San Alfonso María de Ligorio, con treinta años, era sacerdote, estaba trabajando con los pobres y formaba parte de un equipo misionero en la diócesis de Nápoles (Italia), en aquella época la tercera ciudad más grande de Europa.
Había nacido en 1696 en el seno de una familia de una cierta nobleza, y como era el hijo mayor, sus padres esperaban que aumentara con fama y éxito el honor familiar.
De hecho, su padre era capitán de galeras del Rey, y para Alfonso había decidido un futuro dentro de la Justicia. Con 16 años, Alfonso obtenía los títulos de Doctor en Derecho Civil y Canónico, con una amplia cultura en los campos artístico, científico y musical.

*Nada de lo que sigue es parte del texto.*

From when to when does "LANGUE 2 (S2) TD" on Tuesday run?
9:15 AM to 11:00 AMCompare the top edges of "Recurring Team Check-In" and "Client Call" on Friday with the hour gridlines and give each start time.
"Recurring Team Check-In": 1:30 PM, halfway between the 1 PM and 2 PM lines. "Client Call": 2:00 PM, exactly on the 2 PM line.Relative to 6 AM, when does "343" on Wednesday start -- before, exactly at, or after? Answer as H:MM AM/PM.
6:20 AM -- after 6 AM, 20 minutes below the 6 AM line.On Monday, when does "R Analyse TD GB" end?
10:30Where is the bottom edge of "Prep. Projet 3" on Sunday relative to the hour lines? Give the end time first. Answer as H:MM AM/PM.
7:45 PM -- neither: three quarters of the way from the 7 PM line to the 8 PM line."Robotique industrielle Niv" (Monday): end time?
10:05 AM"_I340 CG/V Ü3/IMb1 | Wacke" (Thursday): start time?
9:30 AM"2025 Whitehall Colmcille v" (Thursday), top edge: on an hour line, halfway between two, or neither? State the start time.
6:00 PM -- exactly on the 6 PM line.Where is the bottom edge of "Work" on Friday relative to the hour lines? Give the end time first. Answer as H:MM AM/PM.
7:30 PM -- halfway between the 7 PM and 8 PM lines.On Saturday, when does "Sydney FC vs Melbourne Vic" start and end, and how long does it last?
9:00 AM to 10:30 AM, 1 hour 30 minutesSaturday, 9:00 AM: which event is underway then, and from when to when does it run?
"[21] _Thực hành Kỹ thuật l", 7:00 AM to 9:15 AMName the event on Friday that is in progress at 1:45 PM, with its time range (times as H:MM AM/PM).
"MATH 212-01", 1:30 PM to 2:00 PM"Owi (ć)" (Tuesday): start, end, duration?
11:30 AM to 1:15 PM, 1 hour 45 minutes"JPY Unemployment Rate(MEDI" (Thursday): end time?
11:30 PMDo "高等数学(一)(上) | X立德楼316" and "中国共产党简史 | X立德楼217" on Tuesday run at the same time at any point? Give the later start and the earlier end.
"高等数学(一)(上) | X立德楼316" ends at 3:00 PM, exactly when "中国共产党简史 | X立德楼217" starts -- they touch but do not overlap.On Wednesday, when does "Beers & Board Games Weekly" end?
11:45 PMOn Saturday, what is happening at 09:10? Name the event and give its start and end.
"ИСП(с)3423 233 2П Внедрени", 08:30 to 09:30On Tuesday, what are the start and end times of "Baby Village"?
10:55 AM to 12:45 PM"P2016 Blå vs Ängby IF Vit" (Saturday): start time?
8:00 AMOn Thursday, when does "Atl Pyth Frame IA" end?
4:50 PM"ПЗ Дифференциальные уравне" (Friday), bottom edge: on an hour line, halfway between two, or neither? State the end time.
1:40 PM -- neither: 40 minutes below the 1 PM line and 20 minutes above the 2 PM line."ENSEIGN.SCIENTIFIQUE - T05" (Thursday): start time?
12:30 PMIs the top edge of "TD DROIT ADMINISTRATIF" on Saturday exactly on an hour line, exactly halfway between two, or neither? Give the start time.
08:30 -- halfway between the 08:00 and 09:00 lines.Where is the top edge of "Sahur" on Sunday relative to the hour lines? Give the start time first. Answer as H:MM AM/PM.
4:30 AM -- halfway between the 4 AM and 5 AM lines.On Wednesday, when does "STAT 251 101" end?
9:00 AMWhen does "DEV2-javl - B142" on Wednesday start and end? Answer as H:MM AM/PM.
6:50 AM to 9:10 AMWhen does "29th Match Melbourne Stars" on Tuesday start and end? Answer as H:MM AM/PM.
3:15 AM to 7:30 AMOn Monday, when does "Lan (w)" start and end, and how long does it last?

Su fe, asumida de manera natural en el entorno familiar, se alimentaba en los grupos juveniles que acompañaban los Padres Filipenses -Girolamini- y en el compromiso con los enfermos del Hospital de los Incurables, que visitaba cada día. Fue un abogado de éxito, por juventud y preparación, pero pierde un juicio amañado desde el principio, y se pregunta por el sentido de su vida.
Sus palabras al salir del juicio: “¡Mundo, te conozco! ¡Adiós, tribunales!” están hoy en día escritas en una de las paredes del Palacio de Justicia de Nápoles. Alfonso experimenta la llamada de Dios, y decide responder haciéndose sacerdote. Renunció a su profesión e inició los estudios eclesiásticos, a pesar de la fuerte oposición paterna. El 21 de diciembre de 1726 recibió la ordenación sacerdotal. Tenía 30 años.